La Unión Europea nació de la Comunidad Europea del Carbón y del Acero, creada en 1951, en un siglo XX aún metalúrgico. El acero es importante en la sociedad posindustrial y sostenibilista; el carbón, no mucho. Le debemos el despegue de la sociedad industrial durante el siglo XIX, pero fue luego desplazado por el petróleo, el gas, las nucleares y las renovables. Con el uso masivo del carbón empezó la perturbación atmosférica por exceso de dióxido de carbono. Y también el vertido al por mayor de óxidos de azufre, partículas y otros contaminantes. Las chimeneas eran el símbolo de la industria. Agua pasada.

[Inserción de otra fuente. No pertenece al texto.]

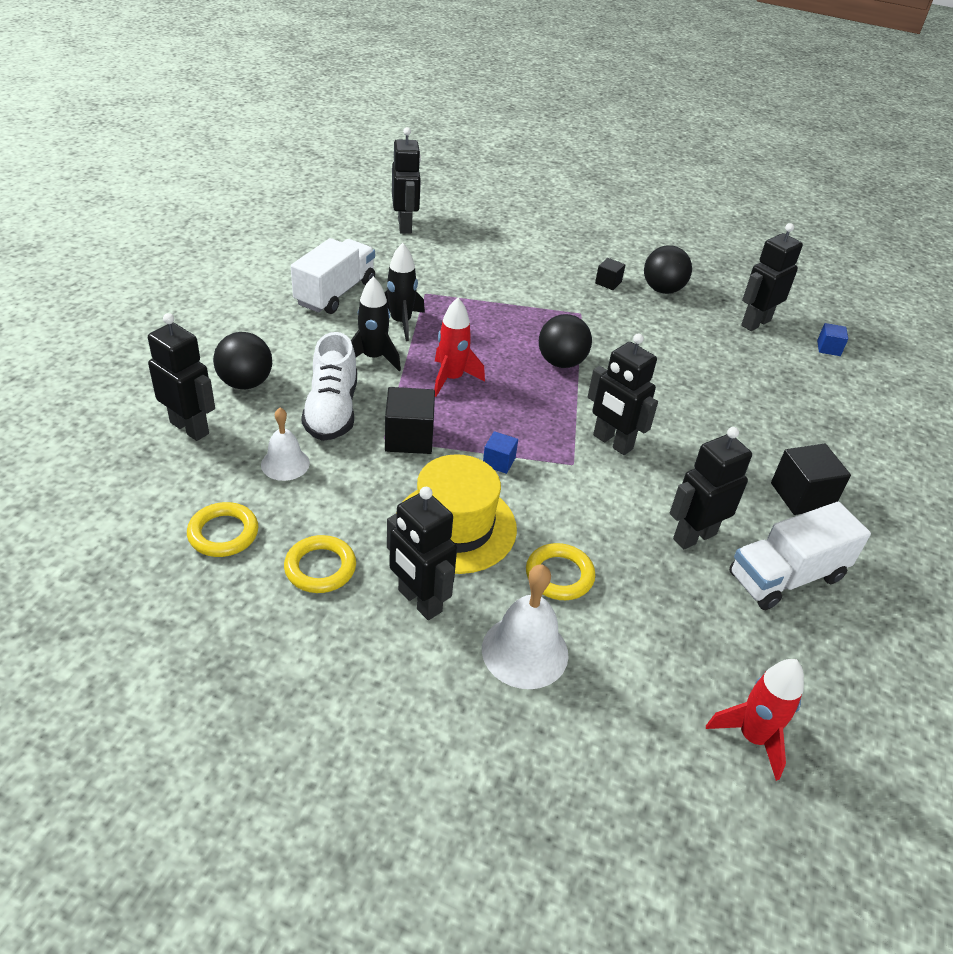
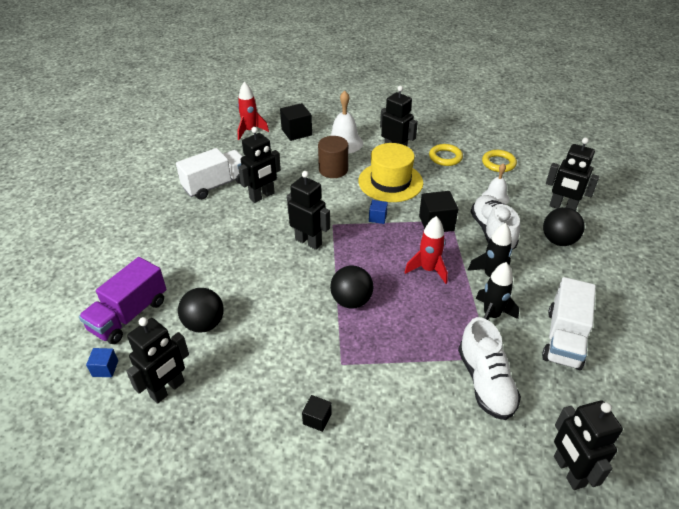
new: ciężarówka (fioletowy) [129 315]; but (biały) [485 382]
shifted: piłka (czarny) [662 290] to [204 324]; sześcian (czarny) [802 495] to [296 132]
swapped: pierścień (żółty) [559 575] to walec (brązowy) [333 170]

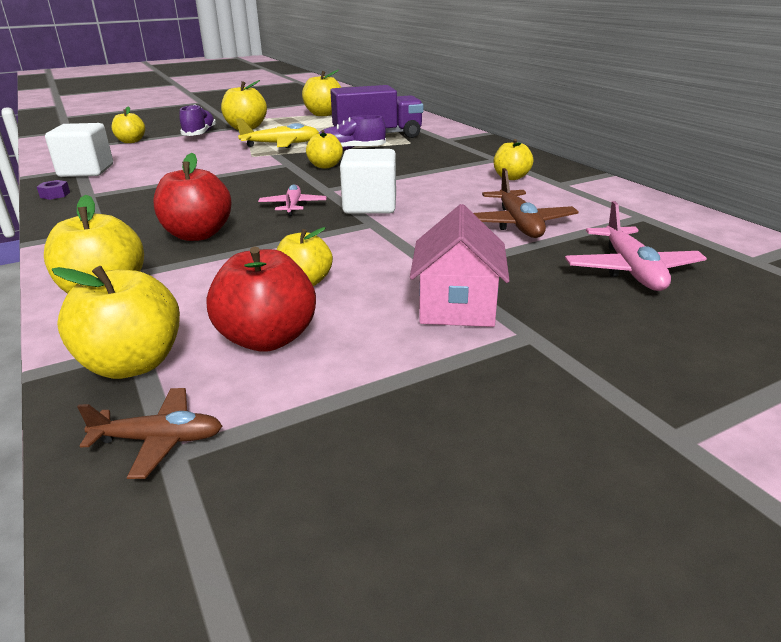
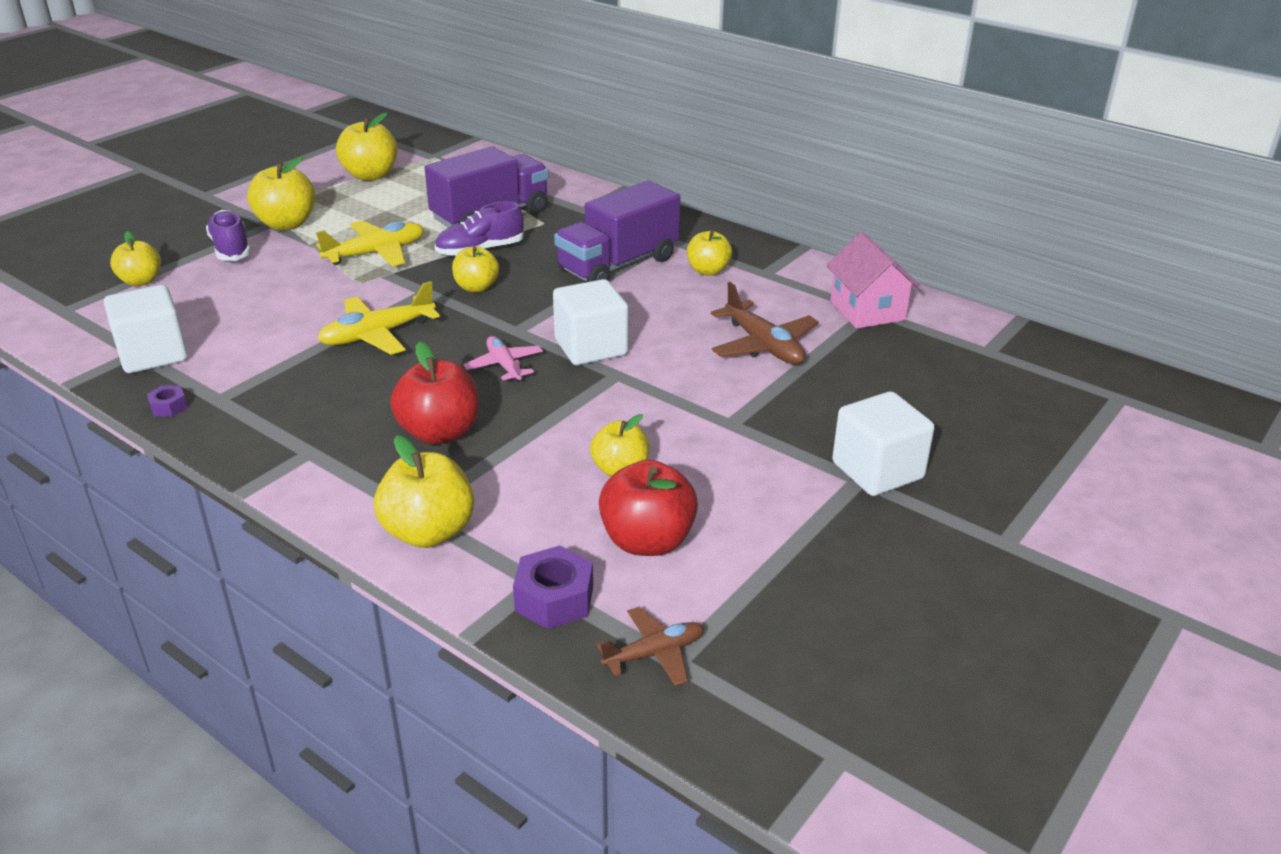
gone: samolot (różowy) [631 270]
new: samolot (żółty) [377 335]; ciężarówka (fioletowy) [618 264]; sześcian (biały) [877 471]
shifted: domek (różowy) [457 306] to [867 310]
swapped: jabłko (żółty) [133 364] to nakrętka (fioletowy) [554 598]

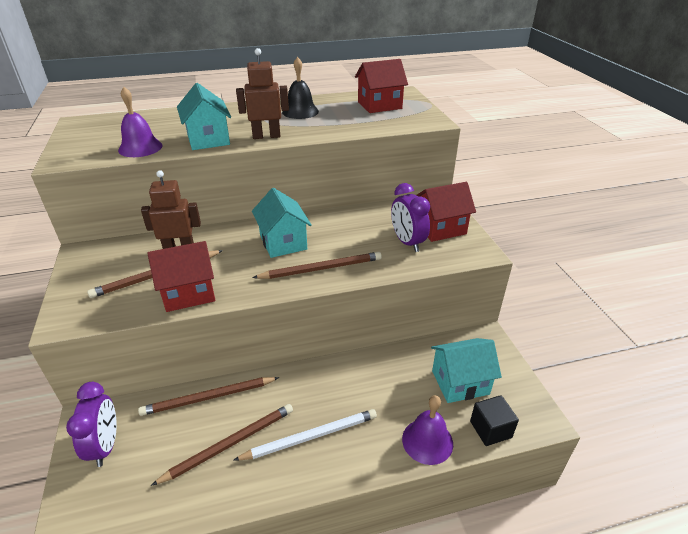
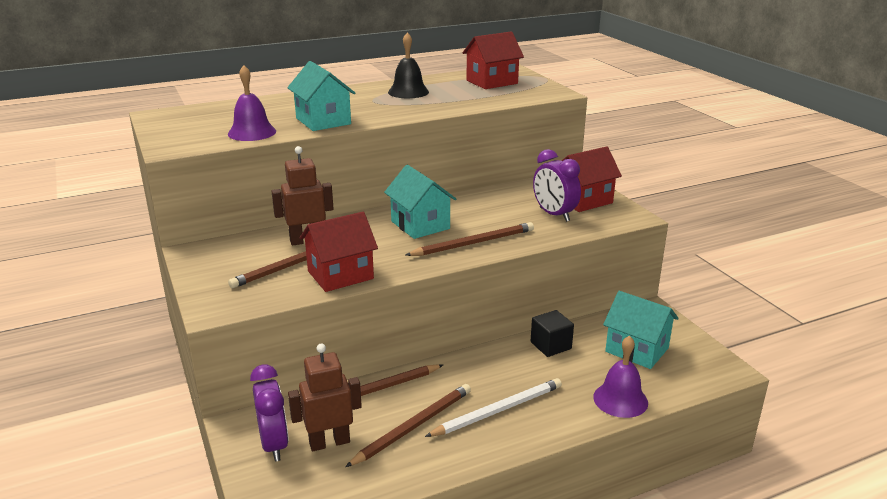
shifted: robot (brązowy) [266 136] to [329 442]; sześcian (czarny) [490 429] to [550 345]
rotated: domek (turkusowy) [460 382] = [636 350] 60 degrees clockwise

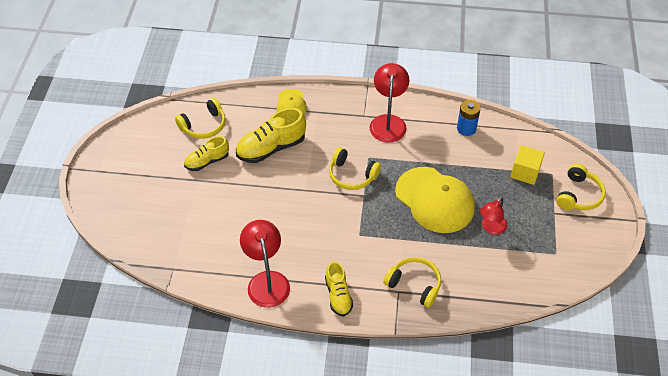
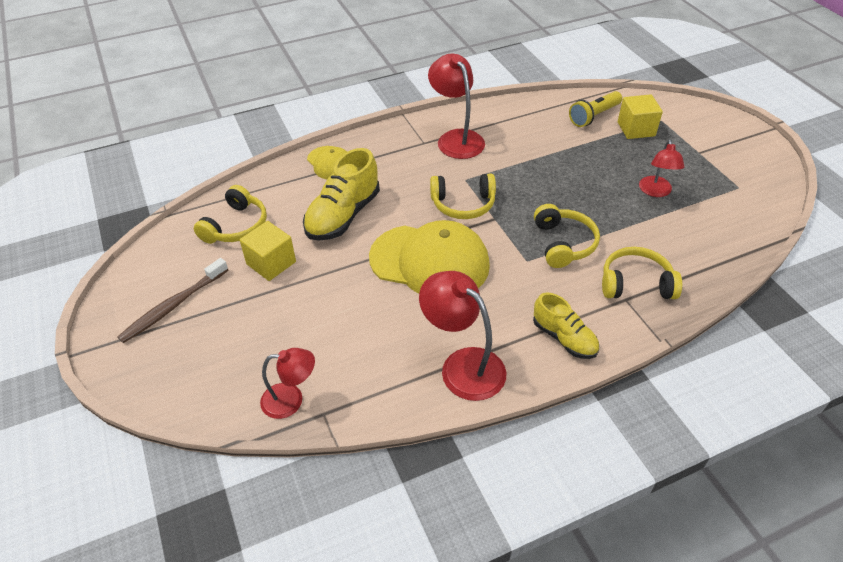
gone: bateria (niebieski) [466 128]
new: szczoteczka do zębów (brązowy) [174 306]; lampka (czerwony) [291 400]; latarka (żółty) [594 116]
shifted: czapka (żółty) [434 200] to [430 261]; słuchawki (żółty) [578 195] to [563 243]
swapped: but (żółty) [207 161] to sześcian (żółty) [271 263]

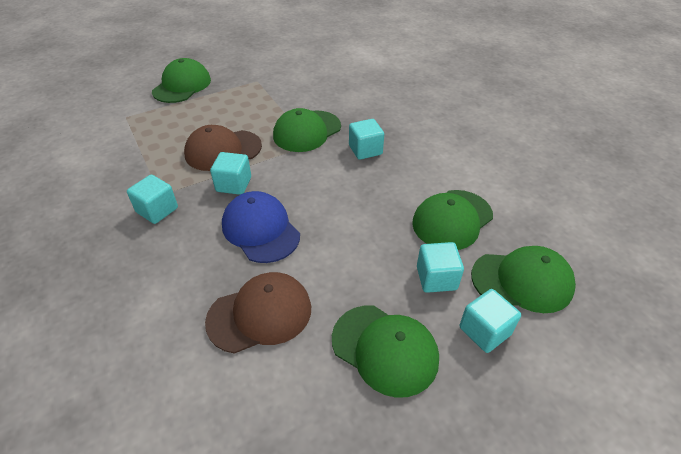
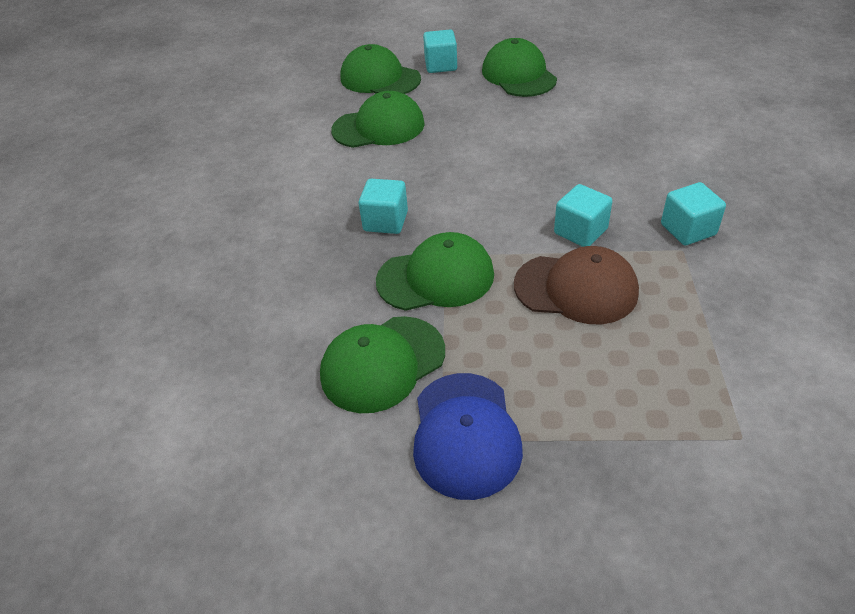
gone: czapka (brązowy) [260 314]; sześcian (turkusowy) [436 278]
shifted: czapka (zielony) [182 85] to [382 364]; czapka (niebieski) [260 229] to [465 434]

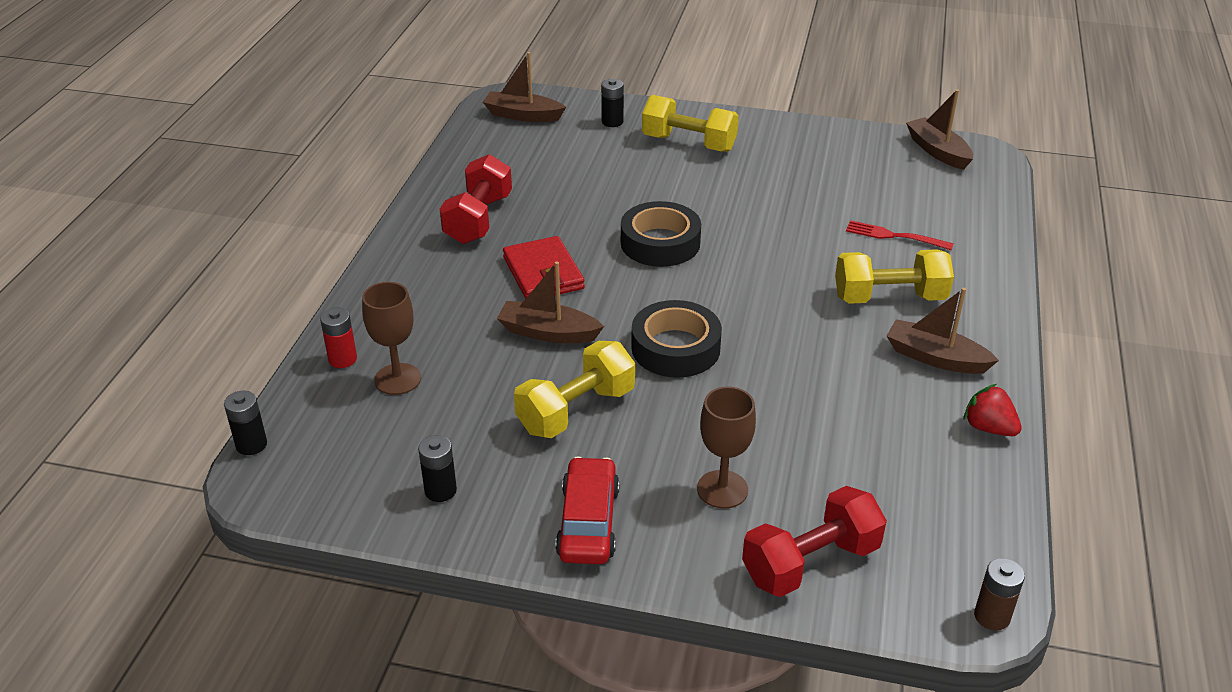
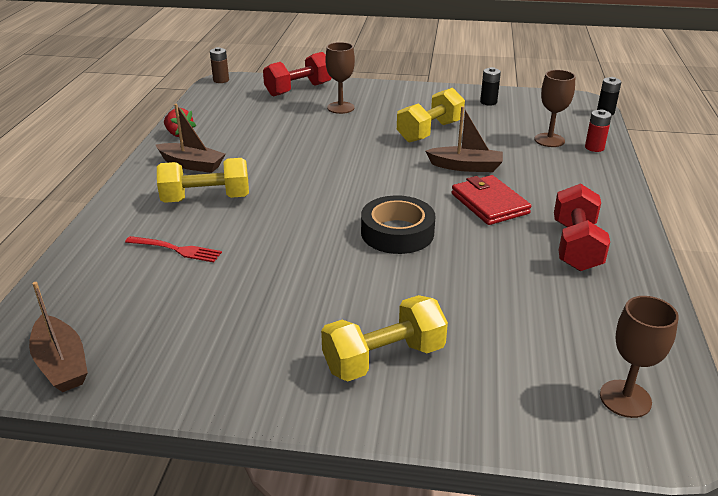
gone: samochód (czerwony) [588 522]; bateria (czarny) [612 122]; taśma klejąca (czarny) [675 348]
swapped: łódka (brązowy) [523 115] to kielich (brązowy) [625 398]
rotated: hantel (żółty) [689 143] = [384 358] 45 degrees counterclockwise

Una directiva de la UE prohibirá que los estados subvencionen el carbón a partir del 2014. El mercado aprecia todavía la hulla de calidad, pero nadie quiere ya el lignito y otros carbones contaminantes o de bajo poder calorífico. Para mantener la actividad minera, algunos gobiernos los subvencionan. En España especialmente, pero ni así tienen salida. Por eso el Gobierno vuelve a subvencionar el mismo carbón ofreciendo primas a las centrales termoeléctricas que lo compran. Nada. El buen carbón europeo sale más barato. La UE ha dicho basta.

El carbón de calidad, mediante tecnologías de nueva generación que secuestran el dióxido de carbono resultante de la combustión, aún tiene recorrido. De hecho, hay más reservas de carbón que de ningún otro combustible fósil. Pero el carbón de mala calidad no tiene lugar en la economía del siglo XXI. En España quedan unas 15 compañías carboneras, en Castilla y León, Teruel, Ciudad Real, Córdoba y, sobre todo, Asturias. De él viven aún unos 8.000 mineros. Treinta años atrás eran 60.000. Habría que reconvertir esta residual minería del carbón en lugar de prolongar onerosamente su agonía.

Me pregunto si sindicatos y Gobierno querrán ver una tal evidencia. Los lobis laborales pierden el mundo de vista cuando miran hacia el siglo XIX buscando soluciones socialmente justas. Los gobiernos también cuando les preocupa más el ruido que el acierto. Ambas cosas suelen ocurrir a la par.